▸ **Task item**
Your answer is to be every line of the material that includes the string "населенных".

::: Data to process

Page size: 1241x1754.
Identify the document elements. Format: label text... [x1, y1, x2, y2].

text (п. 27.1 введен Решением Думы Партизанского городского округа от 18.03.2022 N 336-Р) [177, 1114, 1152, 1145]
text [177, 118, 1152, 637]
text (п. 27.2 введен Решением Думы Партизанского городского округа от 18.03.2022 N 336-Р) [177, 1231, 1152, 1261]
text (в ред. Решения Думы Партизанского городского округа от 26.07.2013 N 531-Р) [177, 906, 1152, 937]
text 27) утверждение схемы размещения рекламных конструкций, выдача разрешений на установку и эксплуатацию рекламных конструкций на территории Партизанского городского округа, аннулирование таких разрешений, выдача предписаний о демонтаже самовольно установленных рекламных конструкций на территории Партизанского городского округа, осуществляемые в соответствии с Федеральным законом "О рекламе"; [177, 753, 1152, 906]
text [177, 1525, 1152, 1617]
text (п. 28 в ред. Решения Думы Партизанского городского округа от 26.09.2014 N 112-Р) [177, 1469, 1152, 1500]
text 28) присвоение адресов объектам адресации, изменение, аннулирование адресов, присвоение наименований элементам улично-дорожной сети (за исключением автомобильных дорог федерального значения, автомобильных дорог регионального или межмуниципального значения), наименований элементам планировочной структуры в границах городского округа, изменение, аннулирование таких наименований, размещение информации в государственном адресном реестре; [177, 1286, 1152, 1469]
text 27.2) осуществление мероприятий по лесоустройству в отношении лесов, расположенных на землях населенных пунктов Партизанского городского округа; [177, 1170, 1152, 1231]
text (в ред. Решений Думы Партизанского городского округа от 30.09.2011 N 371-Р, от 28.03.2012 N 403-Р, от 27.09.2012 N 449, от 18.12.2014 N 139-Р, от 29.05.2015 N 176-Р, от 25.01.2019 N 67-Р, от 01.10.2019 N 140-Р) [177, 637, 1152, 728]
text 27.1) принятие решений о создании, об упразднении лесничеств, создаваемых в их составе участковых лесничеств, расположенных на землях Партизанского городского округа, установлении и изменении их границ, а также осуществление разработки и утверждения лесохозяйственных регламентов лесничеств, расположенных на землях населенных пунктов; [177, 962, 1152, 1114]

::::::

▸ **Answer to this exercise**
text 27.2) осуществление мероприятий по лесоустройству в отношении лесов, расположенных на землях населенных пунктов Партизанского городского округа; [177, 1170, 1152, 1231]
text 27.1) принятие решений о создании, об упразднении лесничеств, создаваемых в их составе участковых лесничеств, расположенных на землях Партизанского городского округа, установлении и изменении их границ, а также осуществление разработки и утверждения лесохозяйственных регламентов лесничеств, расположенных на землях населенных пунктов; [177, 962, 1152, 1114]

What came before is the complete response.